Le gros travail a été de faire apparaître dans ce
texte les revendications des trois familles. C'est après ces
mois de travail et d'échanges que le comité de pilotage
s'est mis d'accord sur une version définitive de la plate-forme
le 15 juillet 2002. Ce texte a été diffusé aux
membres de l'Alliance, à ses partenaires ainsi qu'aux
députés français et européens, les
ministères de l'Ecologie et de l'Agriculture.
Avant-propos
A travers cette Plate-Forme, les
associations signataires formulent des propositions pour une profonde
réorientation de la politique agricole européenne, afin
de soutenir une agriculture diversifiée, respectueuse de la
nature et de l’environnement, et offrant des produits de qualité
pour l’ensemble des consommateurs. Cette réorientation
influencera directement l'élargissement de l'Union
Européenne (UE) aux Pays d'Europe Centrale et Orientale (PECO)
et les relations Nord-Sud.
Les signataires affirment en préalable que ce modèle
d’agriculture n’est pas compatible avec le développement d’une
agriculture de type industriel. Sans de nombreux paysans vivant sur des
fermes à taille humaine, ces objectifs ne pourront être
atteints.
La Plate-forme se concentre sur les aspects des politiques
agricoles européennes qui conditionnent, à travers des
dispositifs de gestion des marchés et des soutiens publics de
diverses natures, la forme du développement agricole, la
pérennité des exploitations, la qualité des
produits, les modes de production et leurs impacts sur l’environnement
et l’aménagement du territoire. Cette proposition vise la
refonte de la Politique Agricole Commune (PAC) adoptée à
Berlin en 1999 dans le cadre de l’Agenda 2000. Le bilan à
mi-étape de la PAC, prévu en 2002/2003 par l’accord de
Berlin, doit lancer des signaux très clairs allant dans le sens
de ces propositions.
Les signataires sont conscients que le monde agricole est
également soumis à d’autres dispositifs et règles,
nationaux ou communautaires, dont l’évolution est
nécessaire pour réformer pleinement l’agriculture
européenne : il s’agit par exemple du droit rural, de la
législation vétérinaire, du bien-être des
animaux ainsi que du droit environnemental, des politiques nationales
d’installation de nouveaux paysans, etc. Ils formuleront
ultérieurement des propositions pour de futures
évolutions.
Constat
Une politique agricole en crise
L’agriculture traverse actuellement une crise
profonde. Le développement des dernières décennies
l’a entraîné dans une impasse d’un point de vue
écologique, social, éthique et économique.
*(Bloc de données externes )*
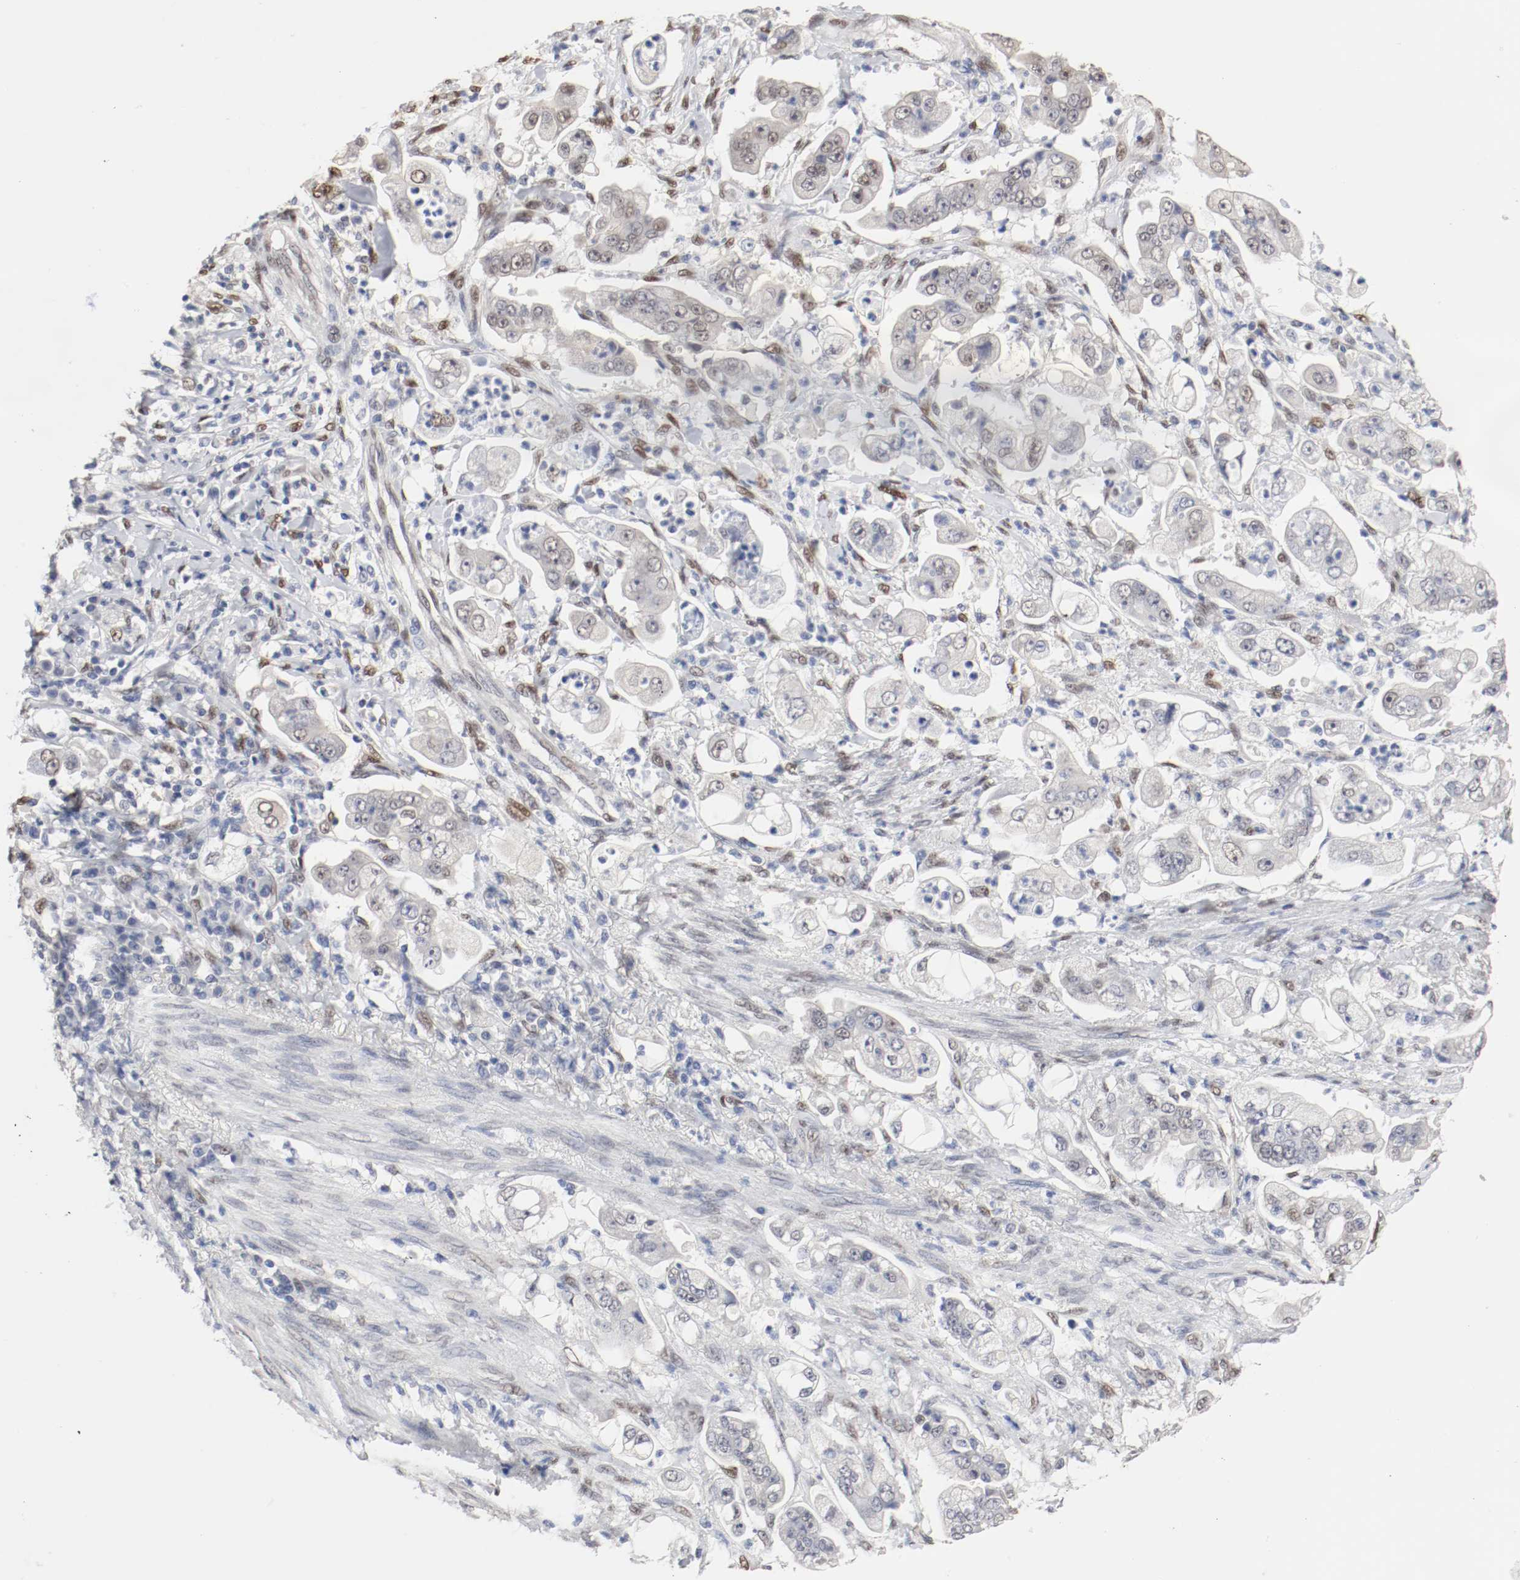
{"staining": {"intensity": "moderate", "quantity": "<25%", "location": "nuclear"}, "tissue": "stomach cancer", "cell_type": "Tumor cells", "image_type": "cancer", "snomed": [{"axis": "morphology", "description": "Adenocarcinoma, NOS"}, {"axis": "topography", "description": "Stomach"}], "caption": "A histopathology image of adenocarcinoma (stomach) stained for a protein exhibits moderate nuclear brown staining in tumor cells. (brown staining indicates protein expression, while blue staining denotes nuclei).", "gene": "FOSL2", "patient": {"sex": "male", "age": 62}}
La politique agricole de l'UE prône toujours, même au
regard de la réforme de 1992 et de l’Agenda 2000, l’augmentation
de la production et de la productivité, donc la restructuration
du secteur agricole. Les excédents qui en résultent
doivent être résorbés grâce à des
subventions spécifiques à l’exportation : les
restitutions et, de plus en plus subtilement, les aides directes
afférentes aux produits exportés mais non
considérées par l'Accord sur l'agriculture (AsA) de l'OMC
comme ayant un effet de dumping. Les prix mondiaux des produits
agricoles, en baisse constante, ne sont pas uniquement le
résultat de meilleures conditions de production, mais aussi de
subventions élevées et de faibles standards sociaux et
écologiques de certains pays producteurs (Union
Européenne inclus). La surproduction et la structuration des
marchés mondiaux aboutissent à une chute constante des
prix payés aux producteurs y compris pour les paysans des pays
les plus pauvres. Cette situation menace leur existence. Les crises
sanitaires se multiplient en même temps que l’intensification des
productions, entraînant par " mesure de
précaution " des destructions massives d’animaux. Une
nouvelle construction d'une éthique du vivant est à
mettre en oeuvre.
Au sein de l'UE, on constate une intensification, une concentration
géographique et une spécialisation croissante des
" exploitations agricoles ", qui en augmentant leurs achats
d’intrants accroissent leur dépendance vis à vis des
industries de l’agro-chimie.
Le métier d’agriculteur se limite de plus en plus à la
production de matières premières à bas prix
à destination de l’industrie agricole et agroalimentaire.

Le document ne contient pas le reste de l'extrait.